Over the past few days Manuel Serrano has been helping me improve the speed of my n-body integrator by changing the behavior of Bigloo's threading when run in single-threaded mode on OS X. There is a function in runtime/Clib/cthread.c called denv_get which, I assume, gets some representation of the current dynamic environment. Since the cthread.c functions are really stubs for a more complete thread implementation denv_get is really short---it compiles to about 5 instructions (including prelude and post-lude) on my machine. Unfortunately, in the beta version of 2.7a from 18Aug denv_get was installed as the function to get the dynamic environment through a function pointer, preventing its inlining by the C compiler. My n-body code was spending upwards of 50% of its time in denv_get (remember: 5 instructions!). Manuel had me insert #define BGL_DYNAMIC_ENV_ALTERNATE 1 in runtime/Include/bigloo.h from the newest beta of 2.7a (12Sept)1. This apparently allowed for inlining of denv_get in single-threaded mode---presto: faster by a factor of two.

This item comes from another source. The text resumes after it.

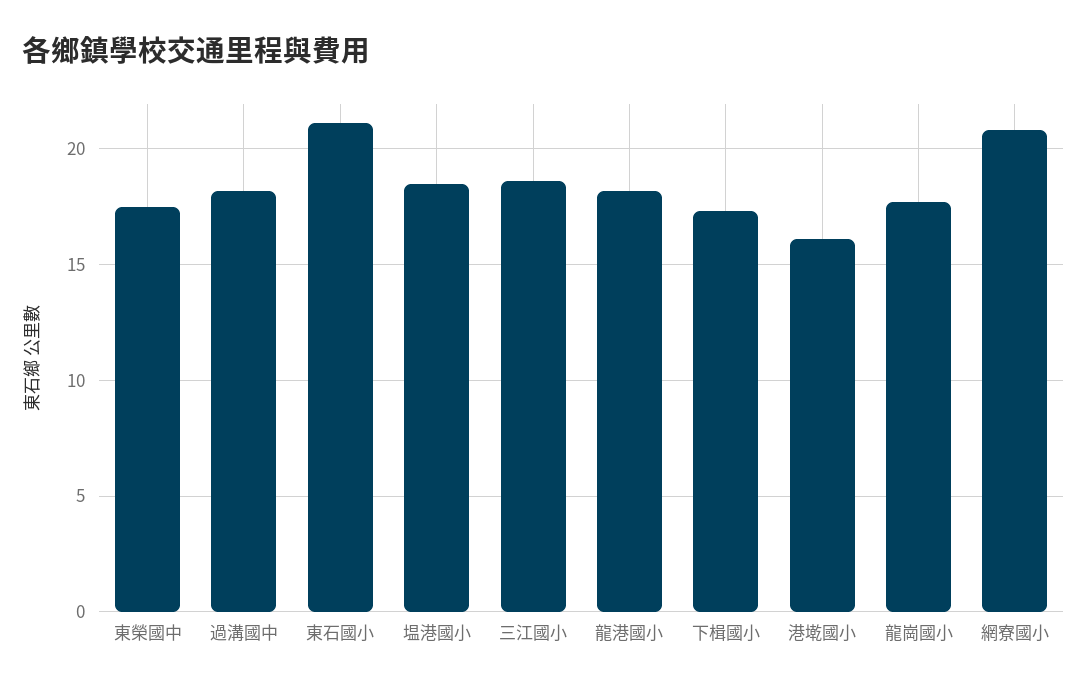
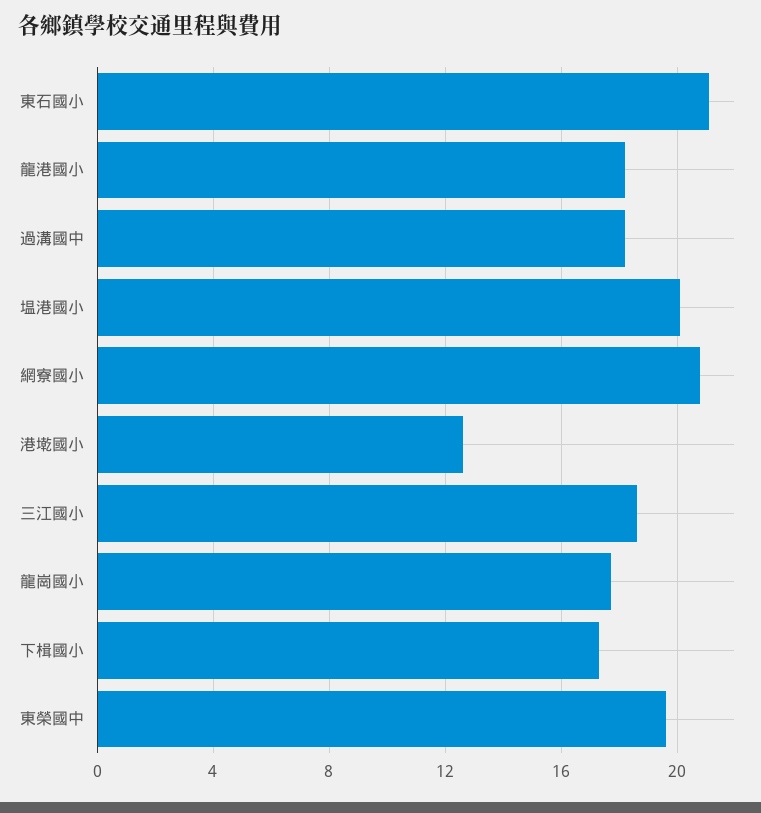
東榮國中: 17.5 -> 19.5
塭港國小: 18.5 -> 20
港墘國小: 16 -> 12.5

I'm mentioning this for two reasons: 1. Manuel is really cool to take so much time to help me with my performance issue. 2. If you use OS X and Bigloo 2.7a beta, you should definitely get the 12Sept version and insert #define BGL_DYNAMIC_ENV_ALTERNATE 1 into runtime/Include/bigloo.h!
In other news, Maunel has used my patch fixing a problem with the build script which was preventing the building of the compiler with shared libraries even when the --sharedcompiler=yes option was provided to configure. This makes it much simpler to build a bigloo linked against dynamic libraries on OS X. All you have to do is make sure to provide --sharedcompiler=yes (and, if you like, --sharedbde=yes) to configure. Then edit the Makefile.config, changing the following variables:
- LDFLAGS=-dynamiclib -single_module
Finally, I'd just like to put in a plug for SHARK, Apple's profiler that comes with OS X. You can profile a running process, obtaining a call graph with who-calls-who and elapsed time in each call path, see the memory usage pattern (and page faults), look at the disassembled object code with color-coded hot spots and pipeline stalls, and get helpful advice like using the reciprocal square root estimate assembly instruction rather than the math library sqrt when you don't need super accuracy. I can't imagine the amount of effort it would have been to do the profiling I've done today and yesterday with gprof! Bigloo works quite well with SHARK, since it outputs relatively idiomatic C code (though you might have to de-mangle function names with bigloo-demangle); other compilers like Gambit-C (C used as assembler) or Chicken (C used in CPS) wouldn't give you code that SHARK would help with much.
Eventually I'll get back to Scheme-y things (I haven't written a good macro in days!), but I thought it would be good to get down some of the things I've been doing lately.